6. The admin panel is still a door — close it too
Everything above defends the public front end. Don't leave the back office unhardened on the assumption attackers only come through the catalogue: a leaked or brute-forced admin login skips your virtual patches entirely. On an un-upgradable store this matters more, not less, because the login form itself may be running old code. At minimum, rename the admin directory, force HTTPS everywhere (our SSL and HTTPS setup guide covers doing it cleanly), and add a second factor and a real password policy — the full treatment is in two-factor auth, password policies and admin security. Pair that with IP-level blocking of repeat offenders, which we walk through in IP bans for problem visitors.

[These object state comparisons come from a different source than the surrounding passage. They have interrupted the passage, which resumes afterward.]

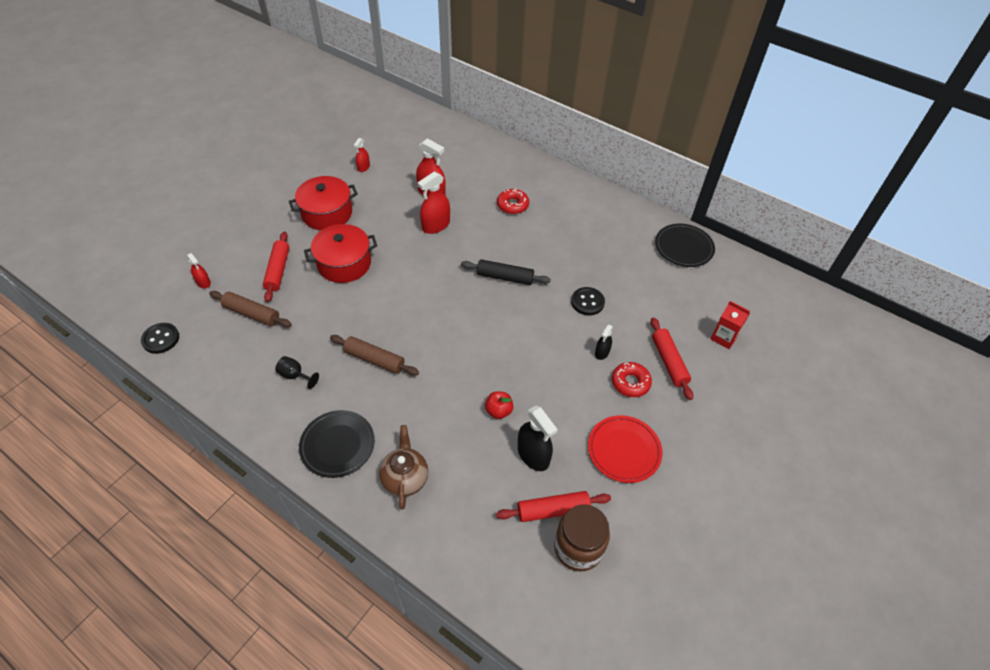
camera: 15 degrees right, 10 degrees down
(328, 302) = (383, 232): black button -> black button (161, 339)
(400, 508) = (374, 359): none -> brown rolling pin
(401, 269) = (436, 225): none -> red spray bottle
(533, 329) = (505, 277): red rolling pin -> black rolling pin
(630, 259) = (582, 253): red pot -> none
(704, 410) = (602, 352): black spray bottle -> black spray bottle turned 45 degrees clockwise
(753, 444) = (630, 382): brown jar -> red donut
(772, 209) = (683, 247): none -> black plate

7. The cure is still migration
Everything above is defense-in-depth on software that no longer receives security updates. It raises the cost of attack, closes the doors that are actively exploited, and buys you the weeks or months a real migration needs — but it is buying time, not safety. The store in our case study is exactly why: it was cleaned, and the same operator walked back in through an application flaw the cleanup had never patched. Plan the move to PrestaShop 8 or 9, on clean infrastructure, with rotated credentials, as the actual remediation. Treat the hardening here as what keeps the lights on until you get there.
And if you're reading this after a breach rather than before one, switch tracks: our data breach response guide covers what to do in the first hours, and the anatomy of the attack that motivated every step above shows you what you are actually up against.